● Page:
Thought the Sun was moving at about the same velocity as nearby parts of the galaxy. There's nowhere to put the camera to capture this. The only way to get this effect given movement of nearby bodies would be to have the camera moving away from solar system at Ludicrous Speed, in which case the experience will be of the observer moving, not the solar system. No?

figuring out what's going on in the solar neighbourhood is very, very tricky and it's very difficult to visualize how they do it. but they do it by observing nearby stars.

on average they're all going round the sun at about the same speed in the same direction, 200-odd km/s. there's some scatter though. some are on perfectly circular orbits in the plane of the galaxy, some wobble up and down, some are on "radial" orbits, i.e. plunging toward the middle and out the other side, and only happy to be passing through the solar neighbourhood right now.

● Given data:
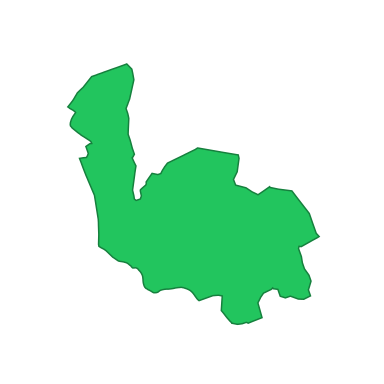 outline of As Saddah, Ibb, Yemen, rotated 71°
{"feature_id": "15242507B85155495853150", "entity_name": "As Saddah", "entity_type": "district", "adm_level": 2, "iso_a3": "YEM", "parent_name": "Yemen", "parent_adm1": "Ibb", "projection": "orthographic", "projection_center": [44.391, 14.166], "detail": "fine", "context": "isolated", "style": "filled", "palette": "green", "viewbox_px": 384, "rotation_deg": 71, "n_neighbors": 0, "source": "geoboundaries", "source_scale": "gbopen_adm2", "svg_char_len": 4617}
<svg xmlns="http://www.w3.org/2000/svg" viewBox="0 0 384 384"><g transform="rotate(71 192 192)"><path d="M49.7,212.0L49.8,215.4L49.9,222.6L49.9,226.6L49.9,228.0L50.0,232.6L50.0,232.9L50.0,235.1L50.0,236.0L50.1,238.3L50.1,241.5L50.1,243.2L50.2,243.9L50.2,244.3L50.2,245.1L50.2,246.5L50.2,249.3L55.2,257.1L56.6,259.3L57.6,260.8L58.5,262.9L59.7,265.5L61.0,268.2L62.1,269.4L63.4,271.0L65.4,273.3L66.9,275.2L70.5,280.7L71.1,281.7L72.5,280.7L73.1,280.4L75.9,277.9L77.1,277.1L78.0,276.5L78.3,276.4L79.0,276.2L81.8,280.0L84.0,282.3L84.8,282.9L86.7,284.3L88.4,285.1L89.9,285.4L91.1,284.9L92.4,284.5L95.8,282.4L98.7,280.6L101.5,278.6L101.9,278.5L109.9,272.1L111.3,271.2L113.5,271.0L113.1,272.9L114.4,277.5L115.7,277.5L118.4,277.5L121.8,277.5L123.8,279.2L125.0,280.6L124.3,283.4L123.6,287.4L128.8,287.2L129.8,287.2L134.2,287.1L141.9,286.8L144.4,286.6L147.6,286.4L163.3,285.3L170.3,286.5L187.2,289.5L190.1,290.3L193.2,291.3L201.7,293.9L211.1,297.4L213.1,297.7L215.1,296.1L217.4,293.9L219.5,292.4L221.6,291.3L223.4,290.4L227.9,288.1L233.2,284.1L233.6,283.5L234.3,282.4L234.7,281.5L234.8,281.4L235.0,280.9L235.6,279.9L235.7,279.6L236.6,278.4L237.4,277.2L238.3,276.3L238.4,276.2L239.4,275.5L240.3,275.0L240.8,274.7L241.9,273.9L242.0,273.9L243.2,273.5L244.4,272.9L244.9,271.7L245.2,270.2L245.9,269.1L247.1,268.2L248.4,267.8L249.5,267.3L250.1,267.0L250.7,266.8L250.9,266.7L252.1,266.4L253.4,266.2L254.4,266.1L254.5,266.1L254.8,266.1L256.2,266.2L257.5,266.5L258.8,266.8L260.1,267.2L261.0,267.4L261.4,267.5L262.7,267.7L264.0,267.8L265.3,267.8L266.5,267.6L266.9,267.5L267.7,267.1L268.2,266.9L268.8,266.2L270.1,265.3L271.0,264.3L272.0,263.4L273.2,262.4L274.1,261.7L274.9,260.8L275.0,260.3L275.2,259.8L275.3,259.5L275.6,258.1L275.6,256.7L275.3,256.1L275.1,255.4L274.7,254.1L274.7,253.7L274.7,252.8L274.8,251.4L275.0,250.1L275.0,249.9L275.3,248.6L275.6,247.4L276.1,246.1L276.4,244.8L276.7,243.4L277.0,241.9L277.2,240.5L277.3,239.1L277.6,237.5L277.9,236.1L278.3,234.6L278.6,233.2L279.4,231.9L279.4,231.7L280.1,230.7L280.9,229.7L281.7,228.6L282.6,227.6L283.5,226.7L284.5,225.8L285.7,225.1L286.8,224.5L288.0,224.0L289.2,223.6L290.5,223.2L291.7,222.9L292.9,222.5L294.3,222.1L295.5,221.6L296.9,220.8L297.0,220.7L296.8,206.0L298.2,200.6L300.1,197.3L301.0,197.6L313.7,202.9L314.3,202.6L315.7,202.1L317.1,201.6L318.5,201.1L319.8,200.7L321.5,200.1L322.0,199.9L322.9,199.6L324.5,198.9L325.9,198.4L327.1,197.8L328.3,197.2L328.6,197.0L329.0,197.1L331.1,193.5L331.9,192.1L332.4,189.8L332.9,187.3L332.9,185.0L332.9,183.9L333.0,183.0L333.5,182.3L334.3,181.6L334.1,178.2L334.0,176.0L333.8,171.4L333.6,166.7L321.6,166.0L318.3,165.8L314.7,162.1L314.1,161.6L310.9,157.3L310.8,156.3L310.8,156.1L310.7,155.5L310.4,153.2L309.9,148.9L309.0,146.9L309.9,146.7L311.9,142.7L312.0,142.5L312.4,142.5L313.1,142.5L319.3,142.5L320.9,140.3L321.4,139.6L322.5,138.2L322.5,137.8L322.5,132.9L327.1,127.2L327.7,126.5L327.9,126.1L329.0,123.3L329.8,121.2L329.5,119.2L329.3,117.5L329.2,116.8L328.8,113.8L327.4,113.8L323.0,113.8L322.4,113.8L319.4,111.6L317.8,110.5L317.3,110.1L315.3,108.7L315.0,108.5L312.7,108.5L308.7,108.5L307.9,108.8L307.7,108.8L303.7,110.0L301.3,110.7L300.5,110.7L299.6,110.7L295.0,110.7L292.6,110.3L288.7,109.6L280.2,109.7L278.2,108.5L279.2,106.5L278.3,101.5L277.4,96.5L277.0,94.5L276.4,90.9L276.0,88.4L275.5,86.3L271.5,88.0L261.1,88.1L260.6,88.1L259.5,88.1L250.5,88.1L242.0,91.0L230.8,94.8L223.5,97.2L222.3,99.6L217.5,109.3L217.1,110.0L213.0,116.9L212.3,116.9L214.5,124.5L216.1,130.5L214.4,132.1L211.6,135.0L210.2,136.1L205.6,139.6L200.5,147.3L199.7,148.5L193.6,148.7L193.2,148.3L187.6,142.7L175.5,136.6L172.0,136.2L170.9,138.3L163.5,151.9L163.2,152.4L152.4,172.0L152.2,172.4L152.6,174.1L152.9,175.0L153.0,176.0L153.7,181.7L154.1,184.7L154.1,185.1L154.6,188.5L156.6,205.1L156.7,205.4L156.7,205.8L157.7,207.3L158.6,208.6L159.1,209.4L159.3,209.7L160.3,210.9L161.9,212.9L164.1,215.2L164.4,215.4L164.4,218.6L162.7,221.5L161.4,223.7L164.8,228.4L167.6,232.1L168.5,232.3L169.7,232.8L170.4,233.5L172.2,238.0L173.1,240.0L174.1,240.5L178.9,241.1L179.2,241.1L180.6,242.2L181.8,243.1L181.8,245.5L181.8,247.6L179.9,248.8L176.7,248.2L171.9,247.7L170.9,247.6L170.1,247.2L156.8,240.5L156.3,240.3L156.1,240.2L151.9,238.0L149.1,236.5L145.4,237.0L141.0,237.4L140.2,237.4L139.6,236.4L138.3,235.0L137.6,234.2L134.0,234.2L131.2,234.2L122.9,233.6L116.5,233.6L115.8,233.3L115.4,233.1L115.2,233.1L108.1,230.3L103.6,228.5L101.8,227.8L98.7,227.4L96.7,227.2L91.6,227.2L89.2,225.2L87.8,224.0L87.2,223.6L84.7,221.5L83.9,220.8L79.2,217.9L74.8,215.2L74.1,214.8L68.9,211.6L67.4,210.7L66.8,210.4L60.4,209.4L56.2,208.9L49.7,212.0Z" fill="#22c55e" stroke="#15803d" stroke-width="1.5"/></g></svg>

● Exercise set:
1. Print the passage of the thread on the Sun's motion through the galaxy from "figuring out what's" up to and including "neighbourhood right now.", word for word.
2. Carry on the thread on the Sun's motion through the galaxy from the point at which it stops.
The listing is separate material with no connection to the thread on the Sun's motion through the galaxy.

● The responses:
1.
figuring out what's going on in the solar neighbourhood is very, very tricky and it's very difficult to visualize how they do it. but they do it by observing nearby stars.

on average they're all going round the sun at about the same speed in the same direction, 200-odd km/s. there's some scatter though. some are on perfectly circular orbits in the plane of the galaxy, some wobble up and down, some are on "radial" orbits, i.e. plunging toward the middle and out the other side, and only happy to be passing through the solar neighbourhood right now.

2.
the upshot of that scatter in velocity/direction is that the stars that are close to us right now, will not be our nearest neighbours forever

http://upload.wikimedia.org/wikipedia/commons/thumb/e/e9/Near-stars-past-future-en.svg/749px-Near-stars-past-future-en.svg.png

Right, but those changes are glacial for any observer in a human time scale. There is literally nowhere to put a camera to visualize that gif. Even if the "camera" moved that fast away from the S.S. it wouldn't see the Sun translating so dramatically against the backdrop of near space, which is also moving at similar speeds in similar directions.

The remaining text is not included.